- The UK AI Security Institute (AISI) reported on May 1, 2026 that OpenAI’s GPT-5.5 matches Anthropic’s Claude Mythos Preview on cyber-attack benchmarks.
- GPT-5.5 hit 71.4% on Expert-difficulty capture-the-flag tasks vs 68.6% for Mythos — within statistical margin of error, but the highest score AISI has recorded.
- GPT-5.5 fully solved AISI’s “The Last Ones” multi-stage network attack simulation in 2 of 10 attempts (Mythos hit the same bar in 3 of 10).
- AISI researchers built a universal jailbreak bypassing OpenAI’s safeguards in six hours; OpenAI patched, but AISI couldn’t verify the final fix held due to a deployment configuration issue.
What Happened
The UK AI Security Institute (AISI) released cyber-attack evaluation results for OpenAI’s GPT-5.5 on May 1, 2026, reporting that the model reaches the same level of cyberattack capability as Anthropic’s Claude Mythos Preview. GPT-5.5 became the second model after Mythos to fully solve a complex, multi-stage enterprise-attack simulation against undefended networks, and the first to score higher than Mythos on isolated expert-difficulty tasks.
Why It Matters
Cyber-attack capability has been the single highest-stakes evaluation category for frontier models in 2026. Claude Mythos Preview’s results in April triggered Anthropic’s restricted-access deployment policy and prompted ongoing debate over whether such capabilities should ship to the public. AISI’s framing of the new GPT-5.5 result is striking: the institute argues that cyber capability is now emerging as a byproduct of general gains in autonomy, reasoning, and coding rather than as a deliberate training target. If correct, every frontier model release going forward inherits the same risk profile by default.
Technical Details
AISI evaluates models on a battery of 95 capture-the-flag tasks across four difficulty levels, with Expert-tier tasks built in collaboration with Crystal Peak Security and Irregular. The Expert tasks cover reverse engineering, exploit development for memory flaws, cryptographic attacks, and unpacking obfuscated malware. GPT-5.5 hit 71.4% average success on Expert tasks; Claude Mythos Preview reached 68.6%. For comparison, GPT-5.4 scored 52.4% and Claude Opus 4.7 reached 48.6%. All current frontier models have fully solved the basic tier since at least February 2026.
For multi-stage capability, AISI uses cyber ranges — simulated networks with multiple hosts, services, and vulnerabilities. Its “The Last Ones” (TLO) simulation spans 32 steps across four subnets and roughly 20 hosts; the AI agent starts with no credentials and must find vulnerabilities, steal credentials, move laterally, and reach a protected database. AISI estimates a human expert would need about 20 hours. GPT-5.5 fully solved TLO in 2 of 10 attempts; Mythos hit the same bar in 3 of 10. Performance scales with inference compute and has not plateaued. A second simulation, “Cooling Tower,” modeling an industrial control system attack, has not been solved by any model — both GPT-5.5 and Mythos failed at the upstream IT steps rather than the control system itself.

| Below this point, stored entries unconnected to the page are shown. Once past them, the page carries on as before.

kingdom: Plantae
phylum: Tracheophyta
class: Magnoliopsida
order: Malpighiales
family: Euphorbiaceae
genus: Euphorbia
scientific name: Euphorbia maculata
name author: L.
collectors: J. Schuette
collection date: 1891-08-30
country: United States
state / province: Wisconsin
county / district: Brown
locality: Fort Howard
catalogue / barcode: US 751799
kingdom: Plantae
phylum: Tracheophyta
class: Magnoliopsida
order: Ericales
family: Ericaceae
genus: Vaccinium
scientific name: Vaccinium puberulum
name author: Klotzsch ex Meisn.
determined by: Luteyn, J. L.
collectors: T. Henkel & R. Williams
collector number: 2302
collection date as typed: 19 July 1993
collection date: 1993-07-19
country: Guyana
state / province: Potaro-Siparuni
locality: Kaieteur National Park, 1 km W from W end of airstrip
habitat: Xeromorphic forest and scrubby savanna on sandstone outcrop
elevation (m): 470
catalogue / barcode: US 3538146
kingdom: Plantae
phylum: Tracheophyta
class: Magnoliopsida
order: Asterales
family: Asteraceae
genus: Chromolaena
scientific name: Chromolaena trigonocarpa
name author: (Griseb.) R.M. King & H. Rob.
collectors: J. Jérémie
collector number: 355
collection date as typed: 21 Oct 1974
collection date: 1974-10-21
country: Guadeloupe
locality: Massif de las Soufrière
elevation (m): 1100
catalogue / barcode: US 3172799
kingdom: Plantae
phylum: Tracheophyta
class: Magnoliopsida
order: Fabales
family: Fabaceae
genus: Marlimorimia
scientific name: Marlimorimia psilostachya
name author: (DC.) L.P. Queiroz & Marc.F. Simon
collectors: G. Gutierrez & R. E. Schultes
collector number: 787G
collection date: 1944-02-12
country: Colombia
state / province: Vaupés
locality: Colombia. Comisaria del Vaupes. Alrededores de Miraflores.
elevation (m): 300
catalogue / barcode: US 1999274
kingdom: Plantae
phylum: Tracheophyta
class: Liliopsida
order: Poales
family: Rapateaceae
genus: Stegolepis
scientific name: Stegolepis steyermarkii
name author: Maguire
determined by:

AISI also tested public-facing safety mitigations and found a universal jailbreak that worked on every malicious cyber request OpenAI flagged, including multi-step agent scenarios. The jailbreak took six hours to develop. OpenAI pushed safety updates after AISI’s report, but AISI could not verify how well the final configuration held due to a configuration issue in the deployed version.
Who’s Affected
OpenAI faces an immediate question of whether to follow Anthropic’s restricted-access pattern for Mythos given that GPT-5.5 — already in ChatGPT and the API — performs at the same threshold. AISI’s finding implicitly challenges Anthropic’s slow-rollout justification: if OpenAI ships the same capability without the restrictions, either Anthropic was over-cautious or its constraint was driven by something other than safety (the report flags Anthropic’s compute constraints as a possible alternative explanation). Defense and enterprise security teams now have an empirical anchor for evaluating AI-driven attacks against poorly defended infrastructure.
What’s Next
AISI says scaling continues to add capability with no observable plateau, suggesting future models will exceed both GPT-5.5 and Mythos. Expect Anthropic to respond with a position paper on the restricted-rollout decision in light of the GPT-5.5 release. Watch for evaluation frameworks that incorporate active defenders rather than undefended networks — both AISI and the security industry have flagged this as the missing variable in current red-team simulations.